Lack of in-depth knowledge on secondary forest regeneration, ecology of individual species, avenues and mechanisms involved in competition between species, their physiology and life history characteristics, including phenologies, seed biology, adaptation for dispersal and germination are examined. Areas of knowledge gap and challenges to sustainable management of SSA's secondary forests recognized include:
Paucity of accurate information on intra- and inter-species, interaction competitions or associations in given sites, plant growth and yield. Failures arising from lack of inventory data and insecure land tenurial arrangements are noted. Weaknesses in forest policy and contradictions from other land use sectoral policies, institutional arrangements and governance, particularly aspects that have pivotal roles in fostering sustainable management of forests, are examined. It is noted that while the countries have well-structured policies, enforcement of sustainable forest management programme is weak and legislative instruments are often ignored. This situation is exacerbated by inter-sectoral policy conflicts, elements of corruption, poorly resourced institutions, and small numbers of skilled staff.

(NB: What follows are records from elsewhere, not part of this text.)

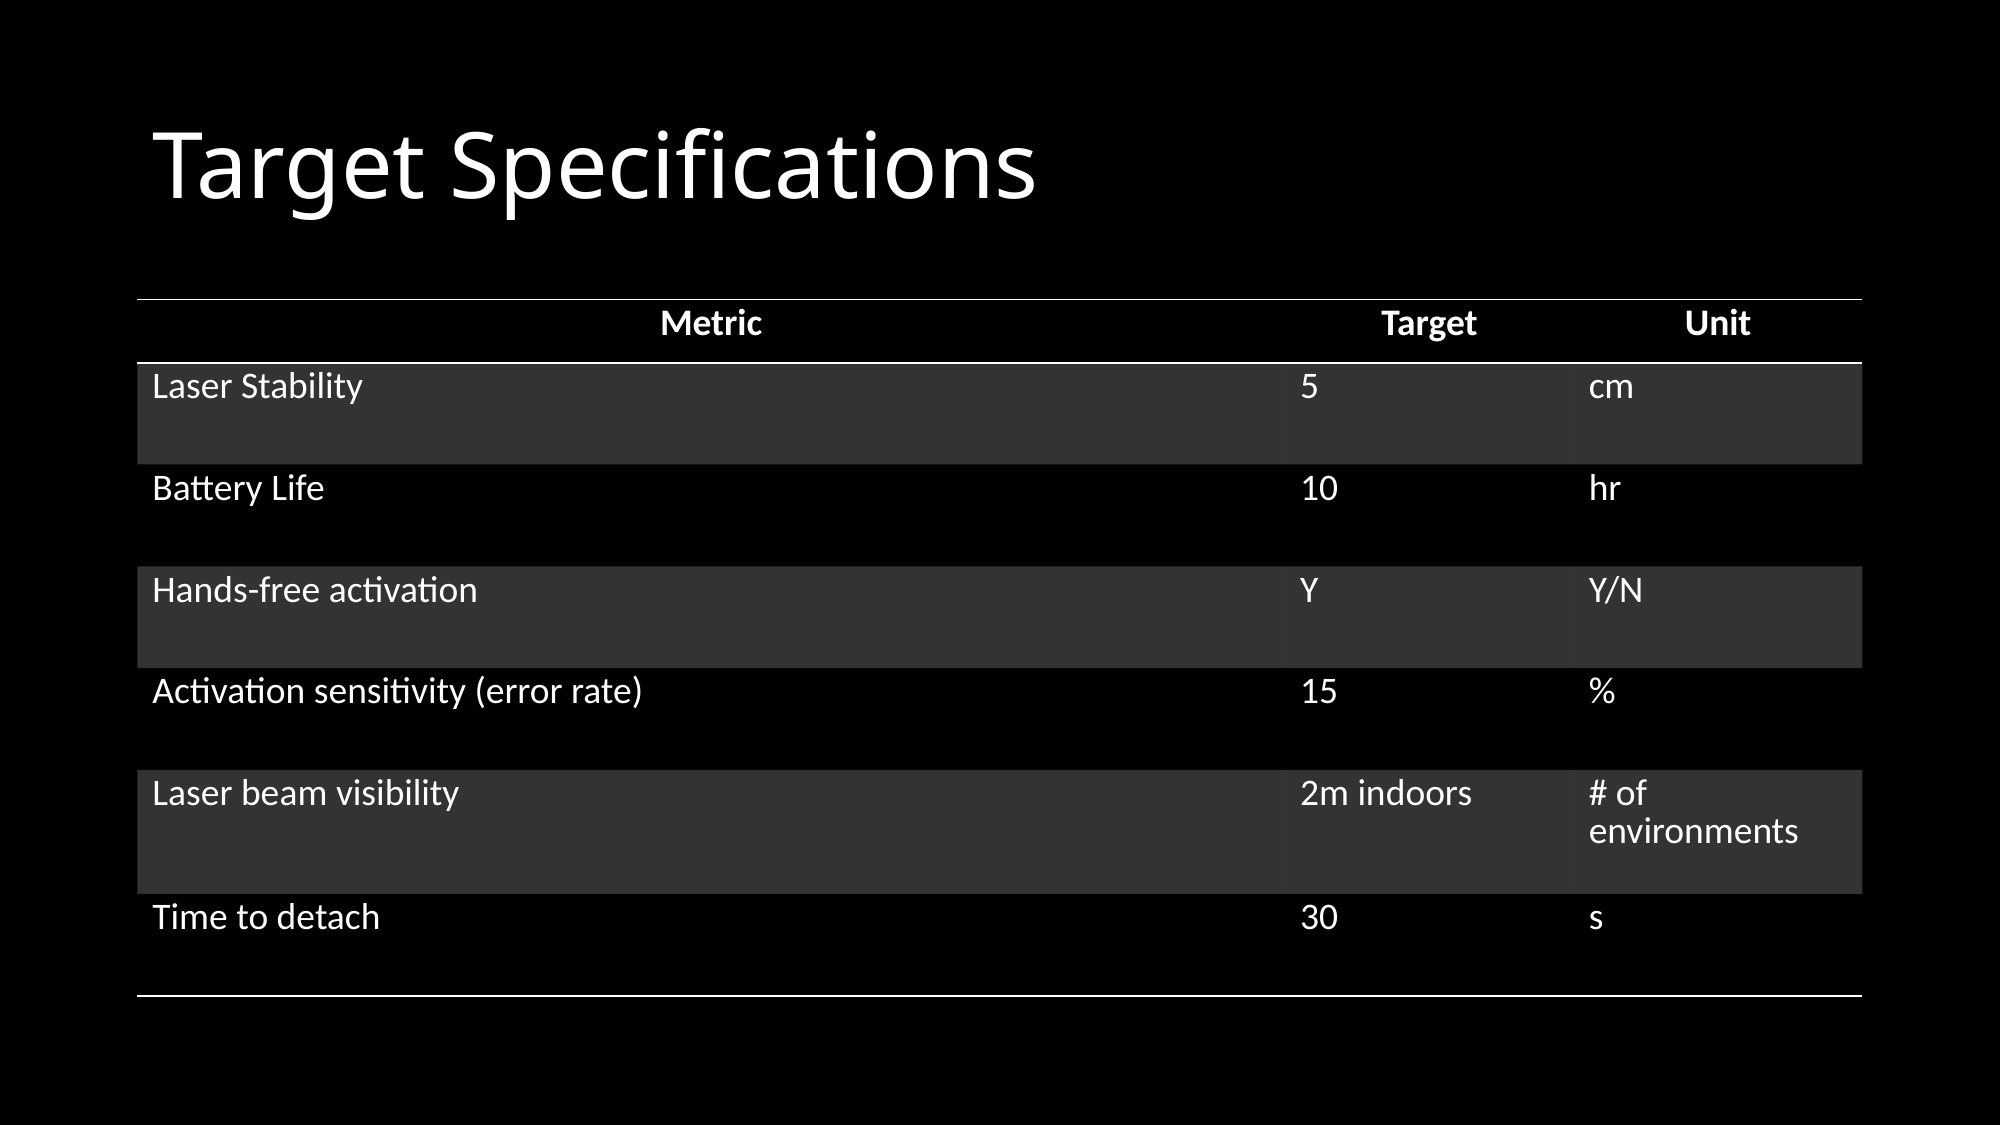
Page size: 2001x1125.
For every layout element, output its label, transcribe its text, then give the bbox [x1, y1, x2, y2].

table_cell cm [1574, 364, 1862, 464]
table_cell Y/N [1574, 566, 1862, 668]
table_cell # of environments [1574, 770, 1862, 894]
table_cell s [1574, 894, 1862, 995]
table_header Metric [137, 300, 1285, 362]
table_cell Activation sensitivity (error rate) [137, 668, 1285, 770]
table_header Unit [1574, 300, 1862, 362]
table_cell 15 [1285, 668, 1574, 770]
title Target Specifications [137, 59, 1863, 278]
table_cell 10 [1285, 464, 1574, 566]
table_cell Hands-free activation [137, 566, 1285, 668]
table_cell % [1574, 668, 1862, 770]
table_cell Laser beam visibility [137, 770, 1285, 894]
table_cell Battery Life [137, 464, 1285, 566]
table_cell Y [1285, 566, 1574, 668]
table_cell Laser Stability [137, 364, 1285, 464]
table_cell Time to detach [137, 894, 1285, 995]
table_header Target [1285, 300, 1574, 362]
table_cell 2m indoors [1285, 770, 1574, 894]
table_cell 30 [1285, 894, 1574, 995]
table_cell hr [1574, 464, 1862, 566]
table_cell 5 [1285, 364, 1574, 464]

It is recommended, in a final chapter, that forest departments should consider mounting innovative research and capacity building programmes to enable them cope with extant challenges. The forest community is called upon to lobby for positive political commitment and support for sustainable management of all forests. The major research topics proposed include studies on: (i) the regeneration of secondary forests following logging; (ii) validation and possible adoption of reduced impact logging system (RIL) for local conditions; (iii) opening market outlets for lesser-used species particularly the rich depositories of NWFPs, and non-consumptive use of forest resources in areas such as ecotourism; (iv) mounting botanical surveys and regular forest resources inventory to provide updates on the state of forests and its performance; (v) developing methodologies for comprehensive evaluation of forests' contribution to development; and (vi) facilitating meaningful reforms on forest and forest related policies and institutions.